*** Data for review ***

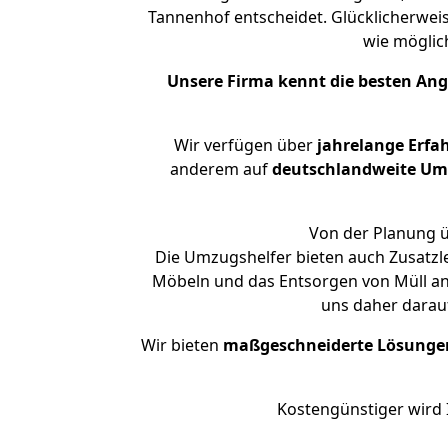
Tannenhof entscheidet. Glücklicherwei
wie mögli
Unsere Firma kennt die besten An
Wir verfügen über
jahrelange Erfa
anderem auf
deutschlandweite Umzü
Von der Planung ü
Die Umzugshelfer bieten auch Zusatzl
Möbeln und das Entsorgen von Müll an.
uns daher darau
Wir bieten
maßgeschneiderte Lösunge
Kostengünstiger wird 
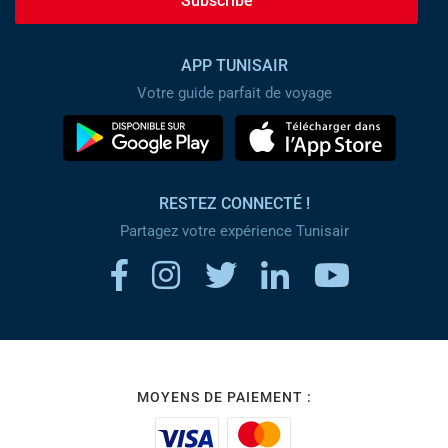
Subscribe
APP TUNISAIR
Votre guide parfait de voyage
RESTEZ CONNECTÉ !
Partagez votre expérience Tunisair
MOYENS DE PAIEMENT :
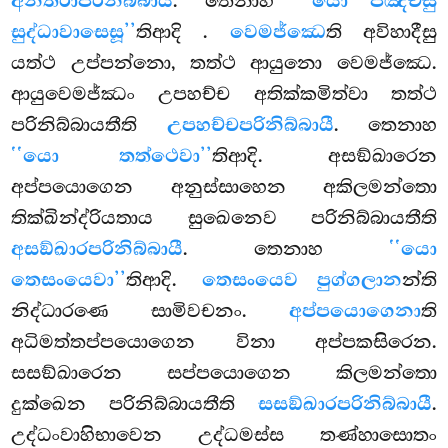
අන්තරාපරිනිබ්බායී
. තෙනාහ
‘‘යො පඤ්චසු
සුද්ධාවාසෙසූ’’
තිආදි
.
වෙමජ්ඣෙ
ති අවිහාදීසු
යත්ථ උප්පන්නො, තත්ථ ආයුනො වෙමජ්ඣෙ.
ආයුවෙමජ්ඣං උපහච්ච අතික්කමිත්වා තත්ථ
පරිනිබ්බායතීති
උපහච්චපරිනිබ්බායී
. තෙනාහ
‘‘යො තත්ථෙවා’’
තිආදි. අසඞ්ඛාරෙන
අප්පයොගෙන අනුස්සාහෙන අකිලමන්තො
තික්ඛින්ද්රියතාය සුඛෙනෙව පරිනිබ්බායතීති
අසඞ්ඛාරපරිනිබ්බායී
. තෙනාහ
‘‘යො
තෙසංයෙවා’’
තිආදි.
තෙසංයෙව පුග්ගලාන
න්ති
නිද්ධාරණෙ සාමිවචනං.
අප්පයොගෙනා
ති
අධිමත්තප්පයොගෙන විනා අප්පකසිරෙන.
සසඞ්ඛාරෙන සප්පයොගෙන කිලමන්තො
දුක්ඛෙන පරිනිබ්බායතීති
සසඞ්ඛාරපරිනිබ්බායී
.
උද්ධංවාහිභාවෙන උද්ධමස්ස තණ්හාසොතං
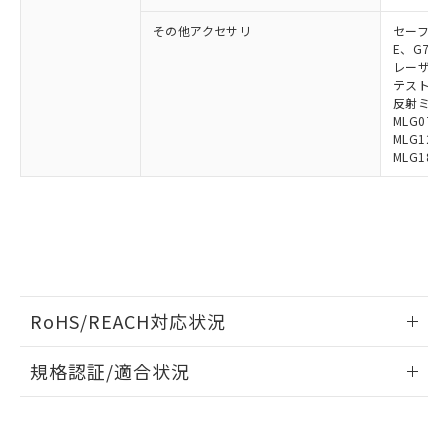
既に当社にて対応品への在庫切替を完了
その他アクセサリ
セーフティリ
していることから、特段のことがない限
E、G7S-3
り、2022年1月12日より割愛しておりま
レーザポイン
す。
テストロッド
反射ミラー:
MLG0711
MLG1219
MLG1830
RoHS/REACH対応状況
情報更新：2026/7/29
規格認証/適合状況
EU RoHS
注意事項・凡例
UL認証
CSA認証
CEマーキング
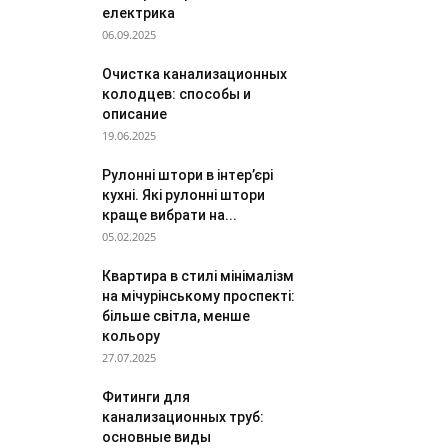
електрика
06.09.2025
Очистка канализационных
колодцев: способы и
описание
19.06.2025
Рулонні штори в інтер’єрі
кухні. Які рулонні штори
краще вибрати на...
05.02.2025
Квартира в стилі мінімалізм
на мічурінському проспекті:
більше світла, менше
кольору
27.07.2025
Фитинги для
канализационных труб:
основные виды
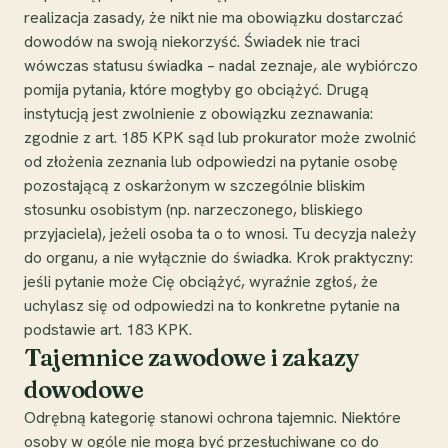
realizacja zasady, że nikt nie ma obowiązku dostarczać
dowodów na swoją niekorzyść. Świadek nie traci
wówczas statusu świadka – nadal zeznaje, ale wybiórczo
pomija pytania, które mogłyby go obciążyć. Drugą
instytucją jest zwolnienie z obowiązku zeznawania:
zgodnie z art. 185 KPK sąd lub prokurator może zwolnić
od złożenia zeznania lub odpowiedzi na pytanie osobę
pozostającą z oskarżonym w szczególnie bliskim
stosunku osobistym (np. narzeczonego, bliskiego
przyjaciela), jeżeli osoba ta o to wnosi. Tu decyzja należy
do organu, a nie wyłącznie do świadka. Krok praktyczny:
jeśli pytanie może Cię obciążyć, wyraźnie zgłoś, że
uchylasz się od odpowiedzi na to konkretne pytanie na
podstawie art. 183 KPK.
Tajemnice zawodowe i zakazy
dowodowe
Odrębną kategorię stanowi ochrona tajemnic. Niektóre
osoby w ogóle nie mogą być przesłuchiwane co do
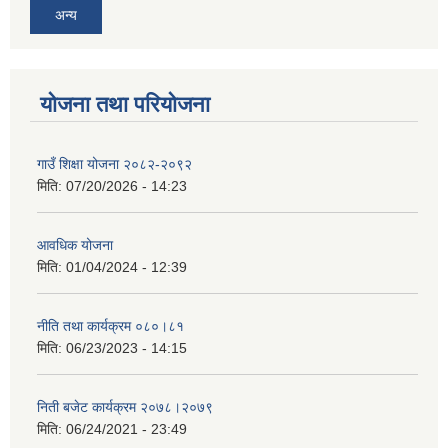
अन्य
योजना तथा परियोजना
गाउँ शिक्षा योजना २०८२-२०९२
मिति:
07/20/2026 - 14:23
आवधिक योजना
मिति:
01/04/2024 - 12:39
नीति तथा कार्यक्रम ०८०।८१
मिति:
06/23/2023 - 14:15
निती बजेट कार्यक्रम २०७८।२०७९
मिति:
06/24/2021 - 23:49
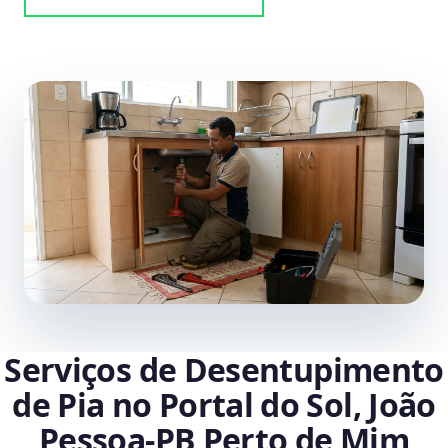
Serviços de Desentupimento
de Pia no Portal do Sol, João
Pessoa‑PB Perto de Mim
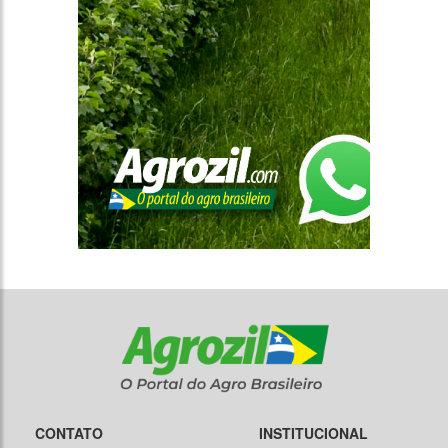
CONTATO
INSTITUCIONAL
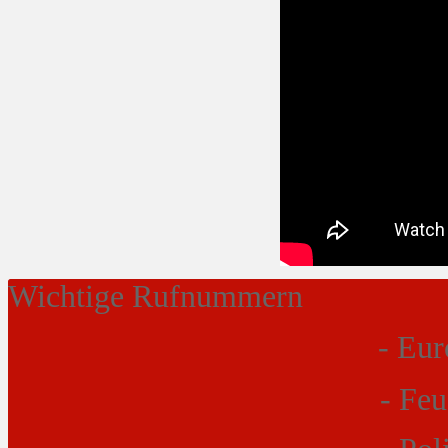
Wichtige Rufnummern
- Eur
- Fe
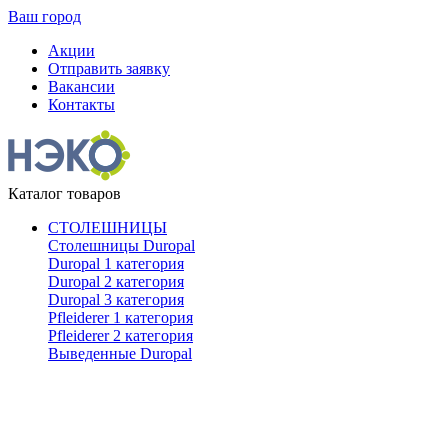
Ваш город
Акции
Отправить заявку
Вакансии
Контакты
Каталог товаров
СТОЛЕШНИЦЫ
Столешницы Duropal
Duropal 1 категория
Duropal 2 категория
Duropal 3 категория
Pfleiderer 1 категория
Pfleiderer 2 категория
Выведенные Duropal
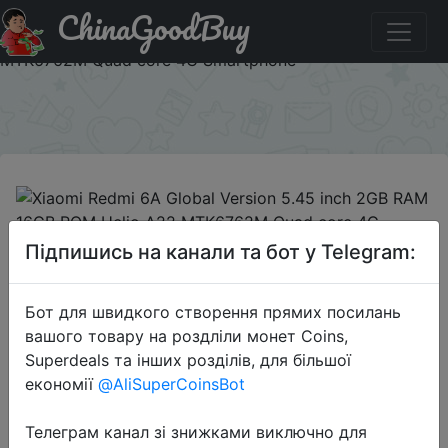
ChinaGoodBuy
Придбати по знижці 9BGR6A2G Xiaomi Redmi 6A Global
Version 5.45 inch 2GB RAM 16GB ROM Helio A22
MTK6762M Quad core 4G Smartphone
×
2018-09-14
Підпишись на канали та бот у Telegram:
Xiaomi Redmi 6A Global Version
5.45 inch 2GB RAM 16GB ROM Helio
Бот для швидкого створення прямих посилань
A22 MTK6762M Quad core 4G
вашого товару на роздліли монет Coins,
Smartphone
Superdeals та інших розділів, для більшої
економії
@AliSuperCoinsBot
$88.87
Телеграм канал зі знижками виключно для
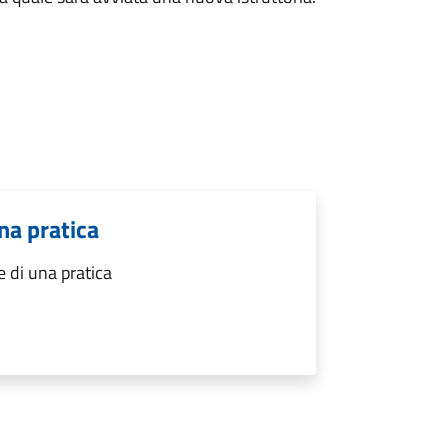
na pratica
 di una pratica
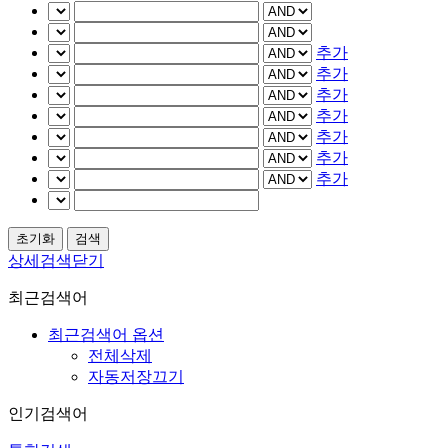
추가
추가
추가
추가
추가
추가
추가
상세검색닫기
최근검색어
최근검색어 옵션
전체삭제
자동저장끄기
인기검색어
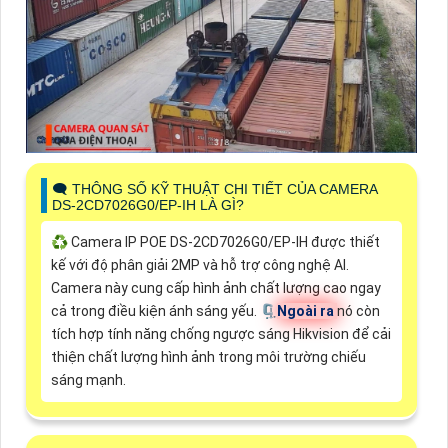
🗨️ THÔNG SỐ KỸ THUẬT CHI TIẾT CỦA CAMERA
DS-2CD7026G0/EP-IH LÀ GÌ?
♻️ Camera IP POE DS-2CD7026G0/EP-IH được thiết
kế với độ phân giải 2MP và hỗ trợ công nghệ AI.
Camera này cung cấp hình ảnh chất lượng cao ngay
cả trong điều kiện ánh sáng yếu. 🗜️
Ngoài ra
nó còn
tích hợp tính năng chống ngược sáng Hikvision để cải
thiện chất lượng hình ảnh trong môi trường chiếu
sáng mạnh.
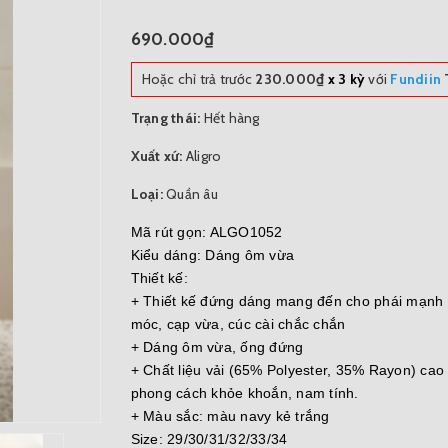
690.000₫
Hoặc chỉ trả trước
230.000₫
x 3 kỳ
với
Fundiin
T
Trạng thái:
Hết hàng
Xuất xứ:
Aligro
Loại:
Quần âu
Mã rút gọn: ALGO1052
Kiểu dáng: Dáng ôm vừa
Thiết kế:
+ Thiết kế đứng dáng mang đến cho phái mạnh ph
móc, cạp vừa, cúc cài chắc chắn
+ Dáng ôm vừa, ống đứng
+ Chất liệu vải (65% Polyester, 35% Rayon) ca
phong cách khỏe khoắn, nam tính.
+ Màu sắc: màu navy kẻ trắng
Size: 29/30/31/32/33/34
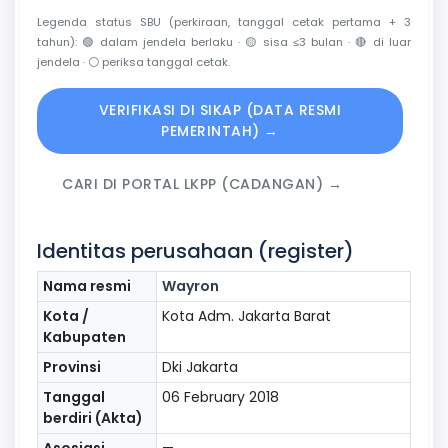
Legenda status SBU (perkiraan, tanggal cetak pertama + 3
tahun):
🟢
dalam jendela berlaku ·
🟡
sisa ≤3 bulan ·
🔴
di luar
jendela ·
⚪
periksa tanggal cetak.
VERIFIKASI DI SIKAP (DATA RESMI
PEMERINTAH) →
CARI DI PORTAL LKPP (CADANGAN) →
Identitas perusahaan (register)
Nama resmi
Wayron
Kota /
Kota Adm. Jakarta Barat
Kabupaten
Provinsi
Dki Jakarta
Tanggal
06 February 2018
berdiri (Akta)
Asosiasi
—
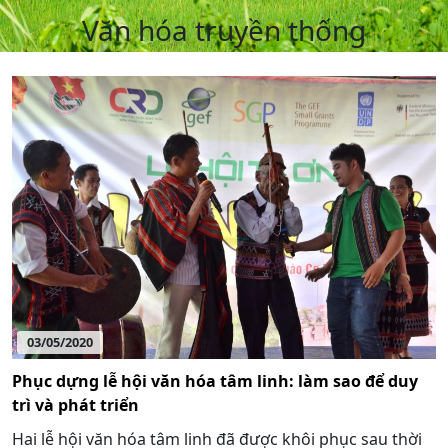
Văn hóa truyền thống
03/05/2020
Phục dựng lễ hội văn hóa tâm linh: làm sao để duy
trì và phát triển
Hai lễ hội văn hóa tâm linh đã được khôi phục sau thời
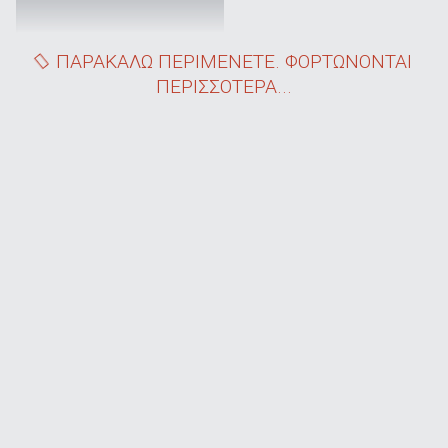
ΠΑΡΑΚΑΛΩ ΠΕΡΙΜΕΝΕΤΕ. ΦΟΡΤΩΝΟΝΤΑΙ
ΠΕΡΙΣΣΟΤΕΡΑ...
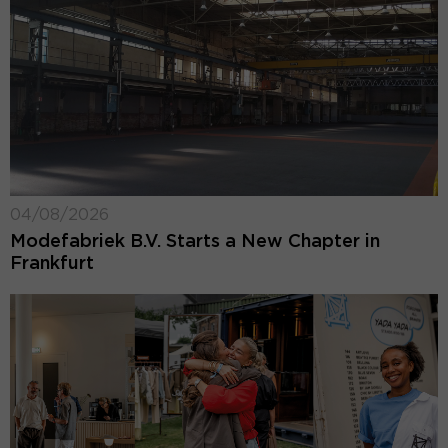
04/08/2026
Modefabriek B.V. Starts a New Chapter in
Frankfurt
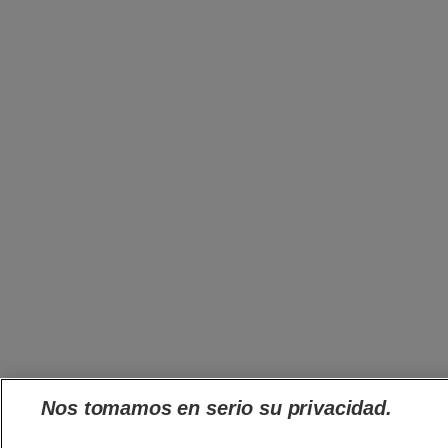
Nos tomamos en serio su privacidad.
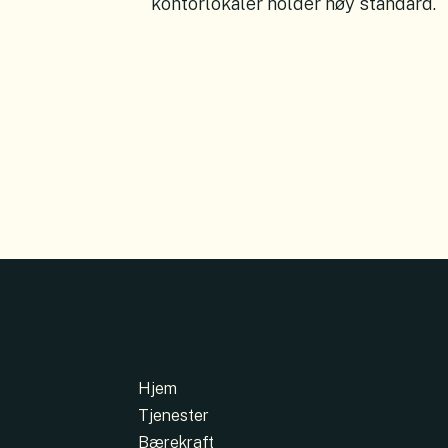
kontorlokaler holder høy standard.
Hjem
Tjenester
Bærekraft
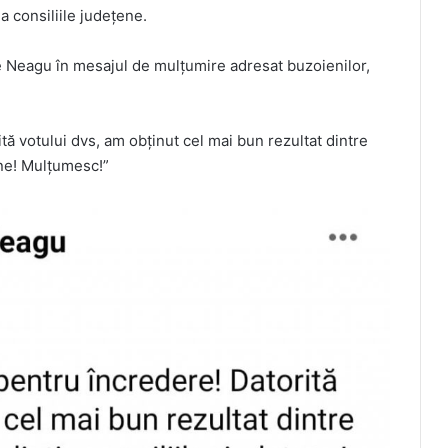
la consiliile județene.
le Neagu în mesajul de mulțumire adresat buzoienilor,
ă votului dvs, am obținut cel mai bun rezultat dintre
ene! Mulțumesc!”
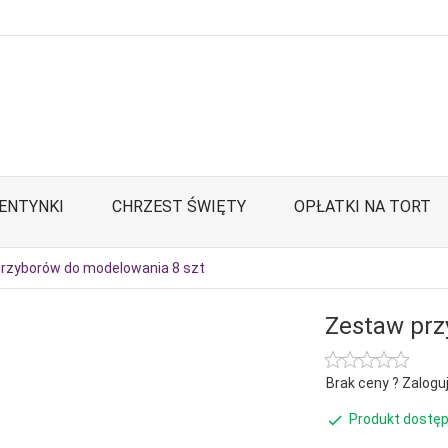
ENTYNKI
CHRZEST ŚWIĘTY
OPŁATKI NA TORT
rzyborów do modelowania 8 szt
Zestaw prz
Brak ceny ? Zaloguj
Produkt dostęp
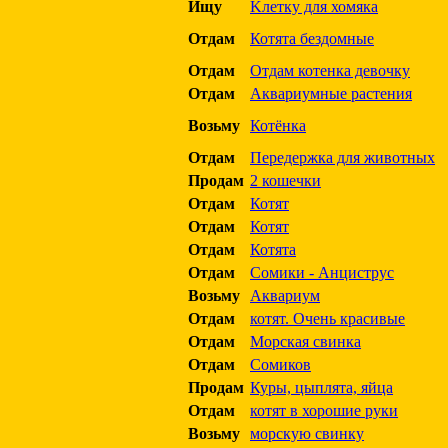
Ищу
Kлетку для хомяка
Отдам
Котята бездомные
Отдам
Отдам котенка девочку
Отдам
Аквариумные растения
Возьму
Котёнка
Отдам
Передержка для животных
Продам
2 кошечки
Отдам
Котят
Отдам
Котят
Отдам
Котята
Отдам
Сомики - Анциструс
Возьму
Аквариум
Отдам
котят. Очень красивые
Отдам
Морская свинка
Отдам
Сомиков
Продам
Куры, цыплята, яйца
Отдам
котят в хорошие руки
Возьму
морскую свинку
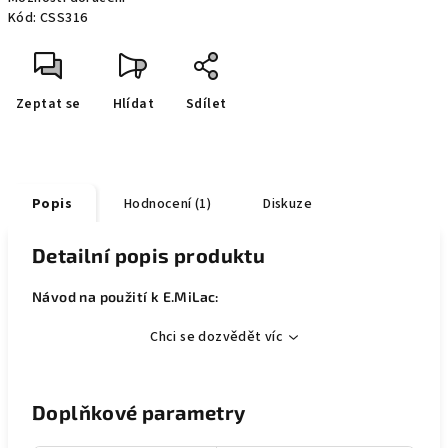
Kód:
CSS316
Zeptat se
Hlídat
Sdílet
Popis
Hodnocení (1)
Diskuze
Detailní popis produktu
Návod na použití k E.MiLac:
Chci se dozvědět víc
Doplňkové parametry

***

> _Problem details_: Extract the lines of the records from the line containing "Serviços de Desentupimento" through the line containing "Выведенные Duropal", including both, and reproduce them character for character. Omit the pictures from your answer.

> _Worked solution_:
Serviços de Desentupimento
de Pia no Portal do Sol, João
Pessoa‑PB Perto de Mim
CONTATO
INSTITUCIONAL
Wichtige Rufnummern
- Eur
- Fe
Ваш город
Акции
Отправить заявку
Вакансии
Контакты
Каталог товаров
СТОЛЕШНИЦЫ
Столешницы Duropal
Duropal 1 категория
Duropal 2 категория
Duropal 3 категория
Pfleiderer 1 категория
Pfleiderer 2 категория
Выведенные Duropal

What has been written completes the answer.